Сообщив мне об этом, она пригорюнилась. Не то чтобы стала плакать или упрекать меня, нет. Она просто взгрустнула, как бы размышляя о том, что же ей теперь делать, как жить дальше.
Некоторое время я молчал. Мои чувства к Евдокии Петровне были мне ясны не слишком отчетливо. В сущности, наши отношения были, попросту говоря, желанны и удобны для нас обоих. Вопрос о том, могут ли и должны ли они кончиться браком, не вставал, и я сам об этом до сегодняшнего дня не думал.
Твердо я мог сказать только одно: ничего похожего на мое отношение к Виктории в этом случае не возникло. Внутренней, духовной близости не было почти никакой, да она и не требовалась, в сущности.

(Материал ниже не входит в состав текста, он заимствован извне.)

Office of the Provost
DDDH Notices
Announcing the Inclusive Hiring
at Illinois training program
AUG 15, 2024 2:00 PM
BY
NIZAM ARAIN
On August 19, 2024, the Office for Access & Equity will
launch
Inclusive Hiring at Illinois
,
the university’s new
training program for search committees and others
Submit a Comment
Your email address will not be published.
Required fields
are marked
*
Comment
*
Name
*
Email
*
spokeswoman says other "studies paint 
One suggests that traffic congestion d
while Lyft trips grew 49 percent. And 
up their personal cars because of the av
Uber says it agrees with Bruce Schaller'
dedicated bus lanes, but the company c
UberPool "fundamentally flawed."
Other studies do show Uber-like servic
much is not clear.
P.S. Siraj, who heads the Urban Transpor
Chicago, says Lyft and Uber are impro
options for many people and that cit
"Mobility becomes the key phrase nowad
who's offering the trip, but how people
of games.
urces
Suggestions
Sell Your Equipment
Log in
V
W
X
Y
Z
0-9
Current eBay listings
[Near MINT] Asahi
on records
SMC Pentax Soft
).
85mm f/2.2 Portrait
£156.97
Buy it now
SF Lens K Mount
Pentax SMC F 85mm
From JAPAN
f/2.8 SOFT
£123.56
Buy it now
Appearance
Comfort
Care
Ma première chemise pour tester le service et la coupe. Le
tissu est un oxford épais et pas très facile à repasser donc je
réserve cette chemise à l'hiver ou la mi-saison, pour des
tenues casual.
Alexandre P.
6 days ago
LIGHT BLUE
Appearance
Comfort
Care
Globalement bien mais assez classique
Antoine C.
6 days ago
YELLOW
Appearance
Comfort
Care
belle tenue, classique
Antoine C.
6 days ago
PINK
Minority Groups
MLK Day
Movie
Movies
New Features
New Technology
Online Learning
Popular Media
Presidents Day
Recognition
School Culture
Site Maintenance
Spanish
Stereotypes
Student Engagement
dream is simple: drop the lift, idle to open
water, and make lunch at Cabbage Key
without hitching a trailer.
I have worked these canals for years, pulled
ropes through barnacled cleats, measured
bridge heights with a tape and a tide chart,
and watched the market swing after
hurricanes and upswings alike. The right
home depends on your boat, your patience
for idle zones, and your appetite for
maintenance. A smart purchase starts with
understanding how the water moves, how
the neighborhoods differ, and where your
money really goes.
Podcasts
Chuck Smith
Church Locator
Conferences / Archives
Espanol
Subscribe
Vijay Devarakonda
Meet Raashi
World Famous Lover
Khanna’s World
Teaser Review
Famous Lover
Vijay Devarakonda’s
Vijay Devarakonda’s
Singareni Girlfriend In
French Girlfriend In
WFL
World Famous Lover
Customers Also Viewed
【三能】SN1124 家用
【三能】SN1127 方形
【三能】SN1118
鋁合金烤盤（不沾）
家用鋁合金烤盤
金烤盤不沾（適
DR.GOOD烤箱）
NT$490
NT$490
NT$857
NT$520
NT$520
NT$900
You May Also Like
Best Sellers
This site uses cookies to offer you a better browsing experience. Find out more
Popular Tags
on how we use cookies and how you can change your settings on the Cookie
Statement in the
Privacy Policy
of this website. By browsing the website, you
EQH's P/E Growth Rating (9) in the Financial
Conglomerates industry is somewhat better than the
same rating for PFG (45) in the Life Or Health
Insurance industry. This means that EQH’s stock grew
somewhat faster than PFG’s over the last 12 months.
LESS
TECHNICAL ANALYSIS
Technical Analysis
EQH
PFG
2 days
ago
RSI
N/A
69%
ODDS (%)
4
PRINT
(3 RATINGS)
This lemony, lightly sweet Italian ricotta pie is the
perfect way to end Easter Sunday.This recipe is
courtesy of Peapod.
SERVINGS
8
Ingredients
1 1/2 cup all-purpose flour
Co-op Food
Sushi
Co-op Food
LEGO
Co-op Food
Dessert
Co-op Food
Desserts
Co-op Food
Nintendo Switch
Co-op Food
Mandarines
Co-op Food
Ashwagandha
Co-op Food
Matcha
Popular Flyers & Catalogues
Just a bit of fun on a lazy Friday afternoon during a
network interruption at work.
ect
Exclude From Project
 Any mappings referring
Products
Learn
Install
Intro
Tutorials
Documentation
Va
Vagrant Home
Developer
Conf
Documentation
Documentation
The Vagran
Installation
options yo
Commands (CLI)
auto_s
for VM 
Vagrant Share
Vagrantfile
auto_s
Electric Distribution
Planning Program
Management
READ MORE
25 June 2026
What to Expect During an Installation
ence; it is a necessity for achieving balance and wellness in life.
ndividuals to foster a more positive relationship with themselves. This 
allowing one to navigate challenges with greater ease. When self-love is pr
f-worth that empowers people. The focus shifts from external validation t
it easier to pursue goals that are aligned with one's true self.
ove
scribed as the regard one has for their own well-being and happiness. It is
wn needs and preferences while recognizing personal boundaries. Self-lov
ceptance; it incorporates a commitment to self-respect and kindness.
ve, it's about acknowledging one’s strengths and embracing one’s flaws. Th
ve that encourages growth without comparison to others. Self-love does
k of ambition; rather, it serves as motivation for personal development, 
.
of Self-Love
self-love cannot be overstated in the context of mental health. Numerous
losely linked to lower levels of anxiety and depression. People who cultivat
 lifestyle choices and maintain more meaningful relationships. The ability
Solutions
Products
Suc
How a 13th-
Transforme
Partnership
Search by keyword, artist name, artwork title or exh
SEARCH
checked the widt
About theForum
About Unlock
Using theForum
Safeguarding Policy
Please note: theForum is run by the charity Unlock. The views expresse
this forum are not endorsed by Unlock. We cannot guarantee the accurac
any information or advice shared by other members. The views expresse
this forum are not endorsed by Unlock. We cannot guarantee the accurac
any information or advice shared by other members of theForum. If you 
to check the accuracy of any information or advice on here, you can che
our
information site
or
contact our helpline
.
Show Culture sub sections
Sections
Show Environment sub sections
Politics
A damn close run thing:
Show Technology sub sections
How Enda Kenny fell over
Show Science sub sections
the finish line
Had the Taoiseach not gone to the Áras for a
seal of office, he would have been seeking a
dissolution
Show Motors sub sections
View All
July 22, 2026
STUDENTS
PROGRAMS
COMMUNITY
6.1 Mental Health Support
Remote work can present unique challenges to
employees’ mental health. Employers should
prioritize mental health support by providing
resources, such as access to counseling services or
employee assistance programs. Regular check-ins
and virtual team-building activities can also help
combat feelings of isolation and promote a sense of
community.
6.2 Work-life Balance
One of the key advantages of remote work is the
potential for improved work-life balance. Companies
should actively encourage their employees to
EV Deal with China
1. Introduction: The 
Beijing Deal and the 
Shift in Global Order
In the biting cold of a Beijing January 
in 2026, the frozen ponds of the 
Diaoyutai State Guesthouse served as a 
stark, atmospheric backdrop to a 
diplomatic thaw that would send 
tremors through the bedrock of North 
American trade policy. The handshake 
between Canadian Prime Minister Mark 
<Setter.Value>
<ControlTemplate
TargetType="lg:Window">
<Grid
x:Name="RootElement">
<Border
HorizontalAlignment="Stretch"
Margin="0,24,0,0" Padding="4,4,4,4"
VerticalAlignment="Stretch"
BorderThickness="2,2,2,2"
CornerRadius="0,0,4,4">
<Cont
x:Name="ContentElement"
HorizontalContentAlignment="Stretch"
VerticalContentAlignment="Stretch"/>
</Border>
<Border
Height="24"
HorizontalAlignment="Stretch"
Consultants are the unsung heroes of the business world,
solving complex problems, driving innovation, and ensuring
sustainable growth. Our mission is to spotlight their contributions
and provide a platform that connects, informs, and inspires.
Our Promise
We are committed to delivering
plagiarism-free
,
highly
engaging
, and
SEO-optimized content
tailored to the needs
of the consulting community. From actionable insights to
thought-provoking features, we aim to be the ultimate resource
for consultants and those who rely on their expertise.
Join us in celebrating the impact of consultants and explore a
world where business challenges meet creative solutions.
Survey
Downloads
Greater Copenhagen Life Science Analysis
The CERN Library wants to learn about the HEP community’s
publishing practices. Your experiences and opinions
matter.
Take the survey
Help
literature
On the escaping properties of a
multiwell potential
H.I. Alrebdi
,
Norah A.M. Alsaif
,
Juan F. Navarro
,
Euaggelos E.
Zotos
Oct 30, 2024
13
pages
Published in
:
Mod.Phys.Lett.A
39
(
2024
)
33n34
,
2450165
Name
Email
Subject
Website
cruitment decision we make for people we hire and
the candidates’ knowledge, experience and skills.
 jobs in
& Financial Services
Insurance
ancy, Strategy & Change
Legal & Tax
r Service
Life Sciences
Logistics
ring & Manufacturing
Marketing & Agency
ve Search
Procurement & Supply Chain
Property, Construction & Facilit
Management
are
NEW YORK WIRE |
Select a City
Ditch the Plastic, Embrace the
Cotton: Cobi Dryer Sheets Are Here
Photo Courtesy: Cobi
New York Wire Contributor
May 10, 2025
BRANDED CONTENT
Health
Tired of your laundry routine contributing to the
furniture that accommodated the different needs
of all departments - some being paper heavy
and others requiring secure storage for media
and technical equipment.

Была, скорее, некая близость возрастная, физиологическая, и еще, может быть, близость по нашему с ней положению в армии: оба военнослужащие, с маленькими звездочками на погонах… Так вот, приблизительно.
Сделанное Евдокией Петровной сообщение меняло дело.
Мне всегда были отвратительны и непонятны мужчины — в жизни, в книгах, все равно, — эгоистически бросавшие женщину, узнав, что она беременна. Поступить теперь так же, как поступало отребье, которое я привык осуждать, я попросту не мог, это было бы унизительно — нет более страшного унижения, чем унижение в собственных глазах.